> Given entries:
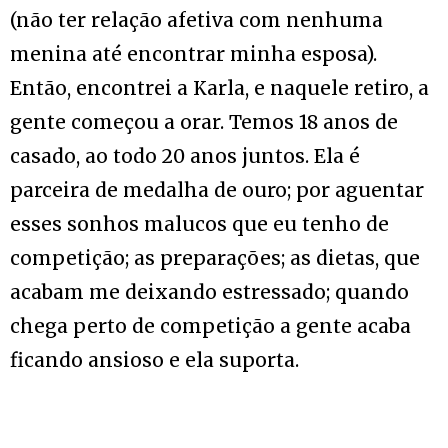
(não ter relação afetiva com nenhuma
menina até encontrar minha esposa).
Então, encontrei a Karla, e naquele retiro, a
gente começou a orar. Temos 18 anos de
casado, ao todo 20 anos juntos. Ela é
parceira de medalha de ouro; por aguentar
esses sonhos malucos que eu tenho de
competição; as preparações; as dietas, que
acabam me deixando estressado; quando
chega perto de competição a gente acaba
ficando ansioso e ela suporta.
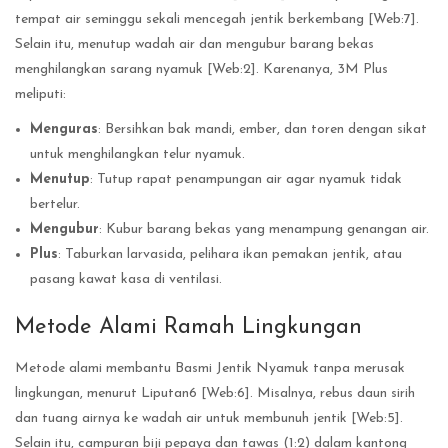
tempat air seminggu sekali mencegah jentik berkembang [Web:7].
Selain itu, menutup wadah air dan mengubur barang bekas
menghilangkan sarang nyamuk [Web:2]. Karenanya, 3M Plus
meliputi:
Menguras
: Bersihkan bak mandi, ember, dan toren dengan sikat
untuk menghilangkan telur nyamuk.
Menutup
: Tutup rapat penampungan air agar nyamuk tidak
bertelur.
Mengubur
: Kubur barang bekas yang menampung genangan air.
Plus
: Taburkan larvasida, pelihara ikan pemakan jentik, atau
pasang kawat kasa di ventilasi.
Metode Alami Ramah Lingkungan
Metode alami membantu Basmi Jentik Nyamuk tanpa merusak
lingkungan, menurut Liputan6 [Web:6]. Misalnya, rebus daun sirih
dan tuang airnya ke wadah air untuk membunuh jentik [Web:5].
Selain itu, campuran biji pepaya dan tawas (1:2) dalam kantong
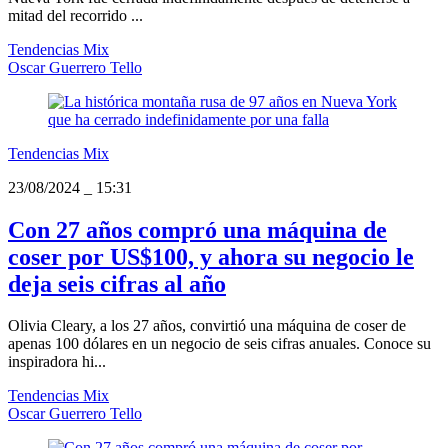
mitad del recorrido ...
Tendencias Mix
Oscar Guerrero Tello
Tendencias Mix
23/08/2024
_
15:31
Con 27 años compró una máquina de
coser por US$100, y ahora su negocio le
deja seis cifras al año
Olivia Cleary, a los 27 años, convirtió una máquina de coser de
apenas 100 dólares en un negocio de seis cifras anuales. Conoce su
inspiradora hi...
Tendencias Mix
Oscar Guerrero Tello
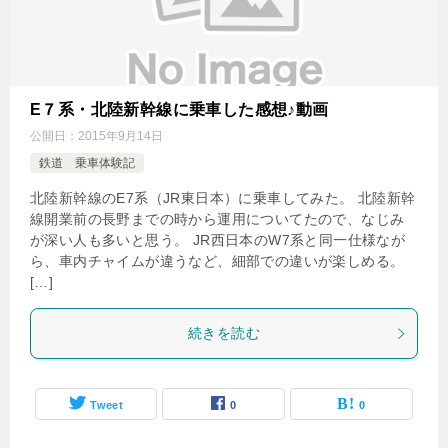
E７系・北陸新幹線に乗車した感想♪動画
公開日：
2015年9月14日
鉄道 乗車体験記
北陸新幹線のE7系（JR東日本）に乗車してみた。 北陸新幹
線開業前の長野までの時から運用についてたので、なじみ
が深い人も多いと思う。 JR西日本のW7系と同一仕様なが
ら、車内チャイムが違うなど、細部での違いが楽しめる。
[…]
続きを読む
Tweet
0
0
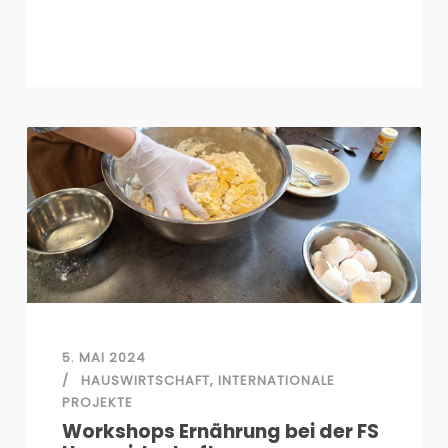
5. MAI 2024
HAUSWIRTSCHAFT
,
INTERNATIONALE
PROJEKTE
Workshops Ernährung bei der FS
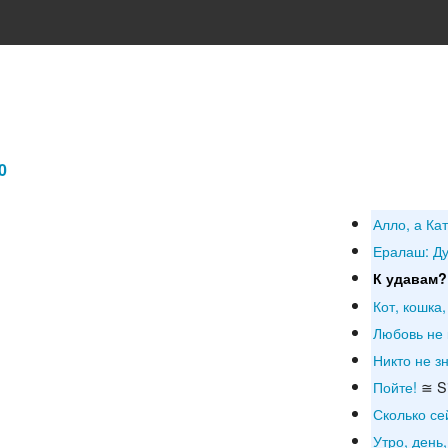
0
Алло, а К
Ералаш: Ду
К удавам?
Кот, кошка,
Любовь не 
Никто не з
Пойте!
≅ Si
Сколько се
Утро, день,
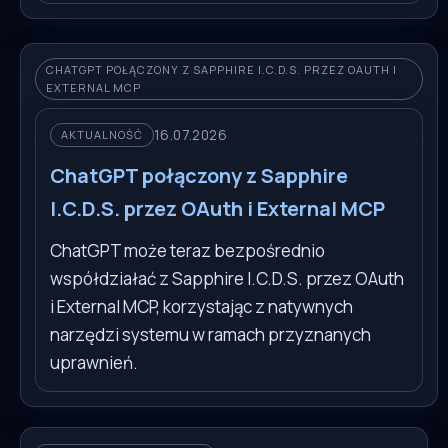
CHATGPT POŁĄCZONY Z SAPPHIRE I.C.D.S. PRZEZ OAUTH I
EXTERNAL MCP
16.07.2026
AKTUALNOŚĆ
ChatGPT połączony z Sapphire
I.C.D.S. przez OAuth i External MCP
ChatGPT może teraz bezpośrednio
współdziałać z Sapphire I.C.D.S. przez OAuth
i External MCP, korzystając z natywnych
narzędzi systemu w ramach przyznanych
uprawnień.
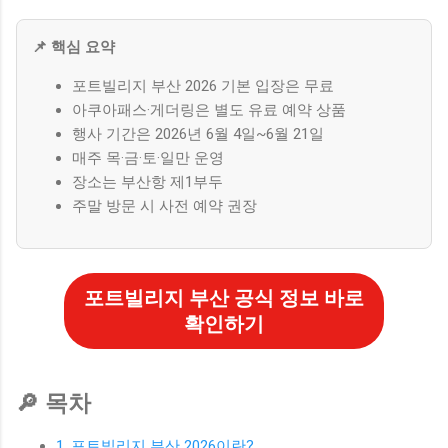
📌 핵심 요약
포트빌리지 부산 2026 기본 입장은 무료
아쿠아패스·게더링은 별도 유료 예약 상품
행사 기간은 2026년 6월 4일~6월 21일
매주 목·금·토·일만 운영
장소는 부산항 제1부두
주말 방문 시 사전 예약 권장
포트빌리지 부산 공식 정보 바로
확인하기
🔎 목차
1. 포트빌리지 부산 2026이란?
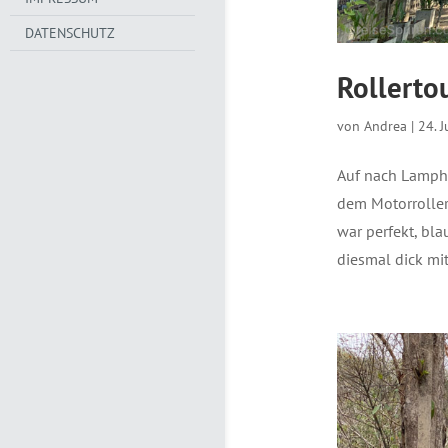
DATENSCHUTZ
Rollerto
von
Andrea
|
24. 
Auf nach Lamphu
dem Motorroller
war perfekt, bl
diesmal dick mi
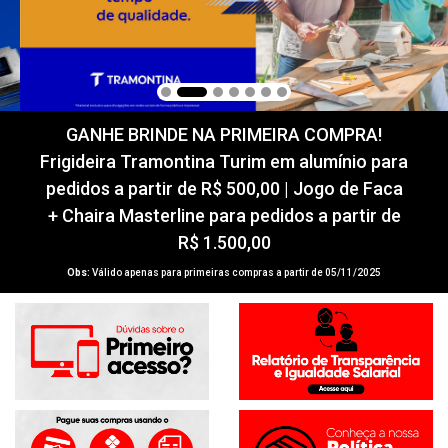
GANHE BRINDE NA PRIMEIRA COMPRA!
Frigideira Tramontina Turim em alumínio para
pedidos a partir de R$ 500,00 | Jogo de Faca
+ Chaira Masterline para pedidos a partir de
R$ 1.500,00
Obs:
Válido apenas para primeiras compras a partir de 05/11/2025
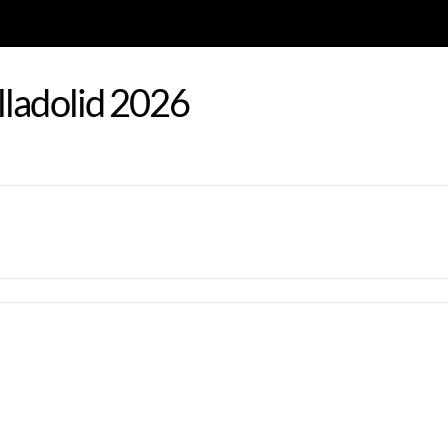
lladolid 2026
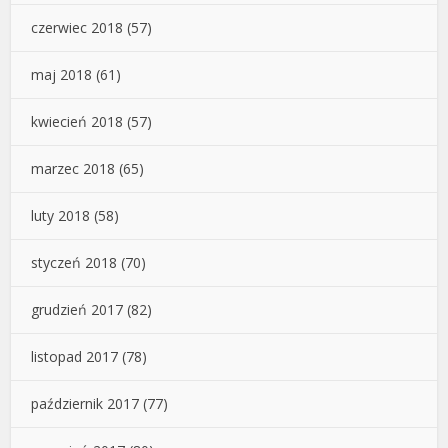
czerwiec 2018
(57)
maj 2018
(61)
kwiecień 2018
(57)
marzec 2018
(65)
luty 2018
(58)
styczeń 2018
(70)
grudzień 2017
(82)
listopad 2017
(78)
październik 2017
(77)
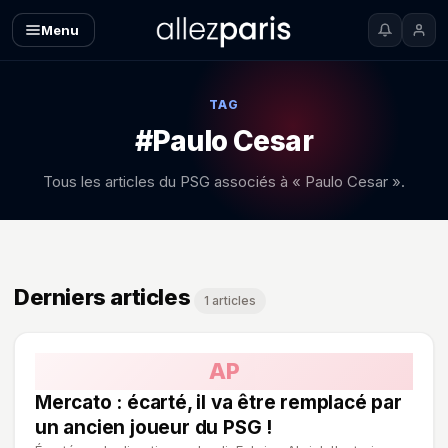
Menu
TAG
#Paulo Cesar
Tous les articles du PSG associés à « Paulo Cesar ».
Derniers articles
1 articles
AP
Mercato : écarté, il va être remplacé par
un ancien joueur du PSG !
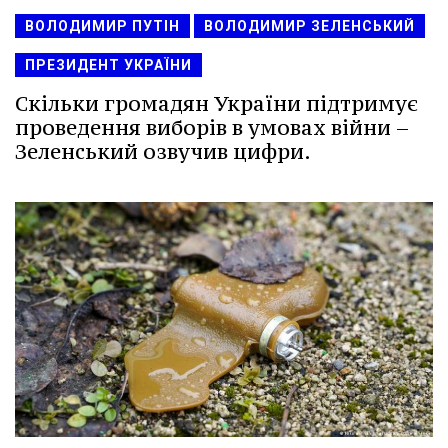
ВОЛОДИМИР ПУТІН
ВОЛОДИМИР ЗЕЛЕНСЬКИЙ
ПРЕЗИДЕНТ УКРАЇНИ
Скільки громадян України підтримує
проведення виборів в умовах війни –
Зеленський озвучив цифри.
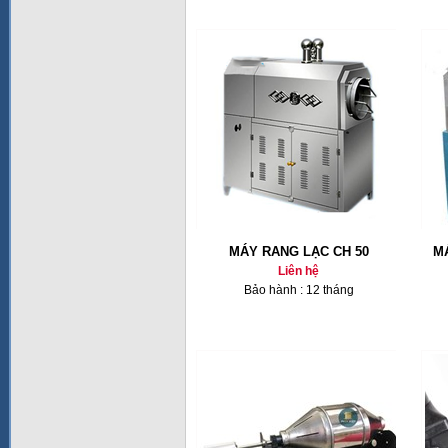
MÁY RANG LẠC CH 50
M
Liên hệ
Bảo hành : 12 tháng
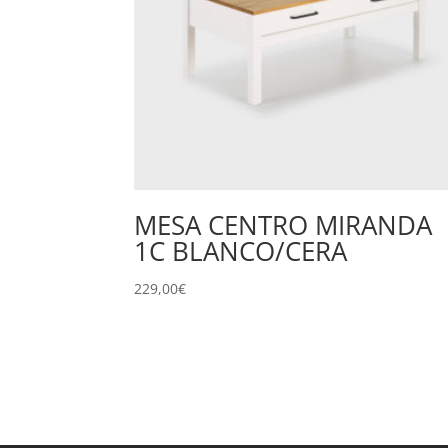
MESA CENTRO MIRANDA
1C BLANCO/CERA
229,00
€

> What this task involves:
Look above for the line with "narzędzi systemu w ramach przyznanych"; quote it and every line after it, stopping after the line with "GANHE BRINDE NA PRIMEIRA COMPRA!", exactly, with nothing added and without pictures.

> Completed exercise:
narzędzi systemu w ramach przyznanych
uprawnień.
📌 핵심 요약
포트빌리지 부산 2026 기본 입장은 무료
아쿠아패스·게더링은 별도 유료 예약 상품
행사 기간은 2026년 6월 4일~6월 21일
매주 목·금·토·일만 운영
장소는 부산항 제1부두
주말 방문 시 사전 예약 권장
포트빌리지 부산 공식 정보 바로
확인하기
🔎 목차
1. 포트빌리지 부산 2026이란?
DATENSCHUTZ
Rollerto
von
Andrea
|
24. 
Auf nach Lamphu
dem Motorroller
war perfekt, bl
diesmal dick mi
GANHE BRINDE NA PRIMEIRA COMPRA!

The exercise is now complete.